Даша ещё не знает, что всё, что она здесь видит, слышит и ощущает, сохранится в  её памяти в числе самых счастливых мгновений жизни до самого конца её дней.
       Из – за угла дома выходит бабушка с полной миской горячих пирожков.
       - Доброе утро, бабуля! – звонко кричит Даша, не дожидаясь, когда она подойдёт поближе.
Старушке нравится простота и приветливость девочки.
       - Доброе утро, милая, - отвечает она, улыбаясь каждой морщинкой круглого, разрумянившегося от печного жара, лица, - уже поднялась? Небось, опять Ощипка разбудил?
       - Не-а, я сама встала, – весело отвечает Даша.
       Она уже забыла истинную причину своего пробуждения, и даже довольна тем, что поднялась пораньше и застала такое чудесное утро.
       - Неужто, сама? – радуется бабушка, - это хорошо.
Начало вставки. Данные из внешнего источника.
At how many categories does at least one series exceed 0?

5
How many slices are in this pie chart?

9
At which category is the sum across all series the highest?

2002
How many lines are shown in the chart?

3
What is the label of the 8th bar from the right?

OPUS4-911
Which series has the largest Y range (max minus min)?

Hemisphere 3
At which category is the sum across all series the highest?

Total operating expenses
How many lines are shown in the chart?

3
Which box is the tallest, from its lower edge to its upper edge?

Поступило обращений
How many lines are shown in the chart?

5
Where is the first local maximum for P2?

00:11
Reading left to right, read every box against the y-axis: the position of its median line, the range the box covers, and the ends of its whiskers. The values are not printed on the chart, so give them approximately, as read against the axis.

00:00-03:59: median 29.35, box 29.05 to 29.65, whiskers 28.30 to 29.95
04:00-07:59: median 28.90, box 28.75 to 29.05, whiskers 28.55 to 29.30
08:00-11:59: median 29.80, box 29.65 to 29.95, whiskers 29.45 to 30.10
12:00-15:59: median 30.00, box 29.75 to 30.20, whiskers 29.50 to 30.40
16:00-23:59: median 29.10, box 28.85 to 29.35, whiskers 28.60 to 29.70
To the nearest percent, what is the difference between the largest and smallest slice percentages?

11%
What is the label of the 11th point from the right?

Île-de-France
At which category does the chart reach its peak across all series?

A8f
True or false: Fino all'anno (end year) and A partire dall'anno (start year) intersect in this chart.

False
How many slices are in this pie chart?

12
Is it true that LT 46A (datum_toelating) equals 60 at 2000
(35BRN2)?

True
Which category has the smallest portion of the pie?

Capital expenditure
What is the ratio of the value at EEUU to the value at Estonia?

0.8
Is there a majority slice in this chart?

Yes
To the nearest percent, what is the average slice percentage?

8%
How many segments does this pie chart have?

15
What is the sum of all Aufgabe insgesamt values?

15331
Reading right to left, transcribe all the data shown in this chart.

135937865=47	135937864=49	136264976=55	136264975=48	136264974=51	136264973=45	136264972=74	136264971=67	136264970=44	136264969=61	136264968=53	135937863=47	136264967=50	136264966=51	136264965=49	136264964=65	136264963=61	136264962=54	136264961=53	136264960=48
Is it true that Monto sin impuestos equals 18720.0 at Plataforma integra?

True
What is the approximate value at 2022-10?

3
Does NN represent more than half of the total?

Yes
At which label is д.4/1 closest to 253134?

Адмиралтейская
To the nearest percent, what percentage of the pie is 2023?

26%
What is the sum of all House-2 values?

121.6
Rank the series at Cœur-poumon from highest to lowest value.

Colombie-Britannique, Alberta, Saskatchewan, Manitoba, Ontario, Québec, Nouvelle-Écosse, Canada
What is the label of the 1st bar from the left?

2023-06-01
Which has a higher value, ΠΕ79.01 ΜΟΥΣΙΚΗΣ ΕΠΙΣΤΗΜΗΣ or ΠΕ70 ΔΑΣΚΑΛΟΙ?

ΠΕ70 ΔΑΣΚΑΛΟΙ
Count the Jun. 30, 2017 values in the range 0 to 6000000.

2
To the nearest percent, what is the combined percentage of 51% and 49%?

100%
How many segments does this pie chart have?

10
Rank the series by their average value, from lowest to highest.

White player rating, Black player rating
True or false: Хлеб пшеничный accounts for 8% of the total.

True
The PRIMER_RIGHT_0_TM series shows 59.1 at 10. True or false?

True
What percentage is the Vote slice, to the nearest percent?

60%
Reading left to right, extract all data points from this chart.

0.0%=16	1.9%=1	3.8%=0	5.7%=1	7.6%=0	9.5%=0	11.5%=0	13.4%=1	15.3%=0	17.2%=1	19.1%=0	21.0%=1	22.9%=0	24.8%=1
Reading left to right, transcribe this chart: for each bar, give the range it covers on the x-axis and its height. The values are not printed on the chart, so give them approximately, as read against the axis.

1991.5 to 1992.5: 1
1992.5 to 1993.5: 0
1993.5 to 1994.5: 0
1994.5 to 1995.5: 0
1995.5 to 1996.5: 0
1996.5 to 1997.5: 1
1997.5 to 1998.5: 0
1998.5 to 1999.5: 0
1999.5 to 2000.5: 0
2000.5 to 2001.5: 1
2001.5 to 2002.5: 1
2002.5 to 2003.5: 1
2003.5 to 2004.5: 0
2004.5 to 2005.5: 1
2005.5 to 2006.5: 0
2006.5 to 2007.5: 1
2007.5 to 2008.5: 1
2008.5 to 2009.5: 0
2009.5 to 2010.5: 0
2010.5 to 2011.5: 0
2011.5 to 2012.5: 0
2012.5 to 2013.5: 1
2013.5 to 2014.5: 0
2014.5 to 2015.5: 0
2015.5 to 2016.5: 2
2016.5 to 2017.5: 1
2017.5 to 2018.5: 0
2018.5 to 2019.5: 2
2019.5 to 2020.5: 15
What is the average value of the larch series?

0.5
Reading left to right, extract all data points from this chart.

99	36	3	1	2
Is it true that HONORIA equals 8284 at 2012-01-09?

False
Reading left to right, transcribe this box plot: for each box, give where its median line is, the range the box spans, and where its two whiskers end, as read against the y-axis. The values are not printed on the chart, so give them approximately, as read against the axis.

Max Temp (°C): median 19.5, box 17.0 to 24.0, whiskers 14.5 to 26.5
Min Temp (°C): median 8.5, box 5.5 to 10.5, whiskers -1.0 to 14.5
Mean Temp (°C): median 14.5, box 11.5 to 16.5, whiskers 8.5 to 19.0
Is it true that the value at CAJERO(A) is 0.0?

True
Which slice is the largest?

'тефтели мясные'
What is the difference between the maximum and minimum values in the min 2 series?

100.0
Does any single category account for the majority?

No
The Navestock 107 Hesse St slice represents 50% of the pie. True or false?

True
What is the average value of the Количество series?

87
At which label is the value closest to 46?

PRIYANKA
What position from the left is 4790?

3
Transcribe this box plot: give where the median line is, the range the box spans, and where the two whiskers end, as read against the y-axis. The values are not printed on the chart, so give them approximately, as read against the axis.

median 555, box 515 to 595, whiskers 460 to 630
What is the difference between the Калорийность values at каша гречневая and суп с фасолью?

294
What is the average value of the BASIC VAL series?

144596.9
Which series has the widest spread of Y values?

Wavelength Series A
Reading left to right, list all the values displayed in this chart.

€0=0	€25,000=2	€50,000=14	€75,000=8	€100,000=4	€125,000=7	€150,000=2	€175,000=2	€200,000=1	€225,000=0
Кто рано встанет, на того бог глянет.
       - А как он глянет?
       - А вот так. В постели залежишься – головой изболишься, раньше встанешь – хворобу обманешь.
       - Как обманешь? – не поняла Даша.
       - Ай не знаешь, как муторно, когда заспишься?
       - Знаю, - соглашается Даша, вспомнив гнетущее состояние тяжести и меланхолии, которым приходится расплачиваться за удовольствие поспать подольше.
       - То – то же. На пирожочек. Кушай, пока горячий. Потом снесёшь отцу, поди уже проголодался. Опять ушел ни свет, ни заря.
       - Угу, - кивает Даша, откусывая добрую половину большого, с отцовскую ладонь, пирожка, и вздыхает, вспомнив свою маму.
       - Дарья! – сказала бы она, - откусывай понемножку. И куда ты вечно спешишь?
       Ах, милая мамочка… Конечно же, она совершенно права в том, что старается привить дочери  хорошие манеры, но они к ней прививаться почему – то упорно не желают. Мама постоянно повторяет, что Даша во всём удалась в своего отца. Прожив в городе добрую половину своей жизни, он никогда не пытался ломать своих привычек. За это мама называет его «сермяжной простотой», не умеющей приспосабливаться к жизни.
       - Ну и пусть простота, - думает Даша, - зато как вкусно!!!